Bukti lain dapat dilihat dalam kitab Durus Samin, dan beberapa kitab Tauhid Ahlusunnah wal Jamaah lainnya, seperti kitab Kifayatul Awam, Jauharatut Tauhid dan kitab karya Imam Nawawi Al-Bintani.
5. Apakah dari Al-Qur’an mewajibkan mempelajari sifat ini ? jawabannya adalah ada. Salah satu ayatnya adalah Surat Al-Maidah 35, disana jelas tertulis bahwa apapun yang mengarah kepada Allah untuk mengenal-Nya atau bermakrifat kepada-Nya jika tidak melanggar syariat dan hukum yang sesungguhnya maka keadaan tersebut adalah dianjurkan dan diwajibkan, karena mengenal Allah pada hakikatnya adalah wajib. Mengapa demikian tafsiran Ayatnya, karena Al-Qur’an adalah kitab suci yang setiap dalilnya berfungsi bagi segala keadaan. Seperti kaedah Qur’an yang berbunyi :
العبرة بعموم اللفظ لا بخصوص السبب
“Satu ibarat dengan keumuman suatu lafadh ayat tidaklah mengkhususkan sebab”

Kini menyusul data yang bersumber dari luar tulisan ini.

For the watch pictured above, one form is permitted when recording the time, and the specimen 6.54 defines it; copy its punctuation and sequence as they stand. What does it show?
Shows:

Maka untuk itu jikalah dalam surat diatas, yaitu Al-Maidah 35 memiliki sebab khusus bagi asbabun nuzulnya (sebab turunya ayat tersebut) maka secara umum ayat ini tetap berjalan untuk fungsi yang lainnya. Jika tidak demikian maka kitab Allah ini tidaklah suci dan hanya berlaku pada satu masa saja, yaitu Rasulullah SAW. Maka sifat 50 diatas, dasar dalilnya adalah pada ayat ini. Dan masih banyak ibarat dari ayat al-qur’an lainnya.
Sumber :
Tgk. Habibie M. Waly
[1] Muktazilah adalah mazhab yang mengedepankan akal dari keberadaan dalil, jika dalil tidak sesuai dengan akal maka ditolak.